Task instructions
Please update the entries below by changing "logistical headaches" to "planning problems" and keeping everything else the same.

Records supplied Start Marker

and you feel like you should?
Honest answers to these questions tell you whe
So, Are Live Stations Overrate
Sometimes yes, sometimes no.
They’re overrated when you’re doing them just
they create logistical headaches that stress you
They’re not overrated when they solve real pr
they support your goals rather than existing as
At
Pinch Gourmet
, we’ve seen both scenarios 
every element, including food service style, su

Records supplied End Marker

Final answer
and you feel like you should?
Honest answers to these questions tell you whe
So, Are Live Stations Overrate
Sometimes yes, sometimes no.
They’re overrated when you’re doing them just
they create planning problems that stress you
They’re not overrated when they solve real pr
they support your goals rather than existing as
At
Pinch Gourmet
, we’ve seen both scenarios 
every element, including food service style, su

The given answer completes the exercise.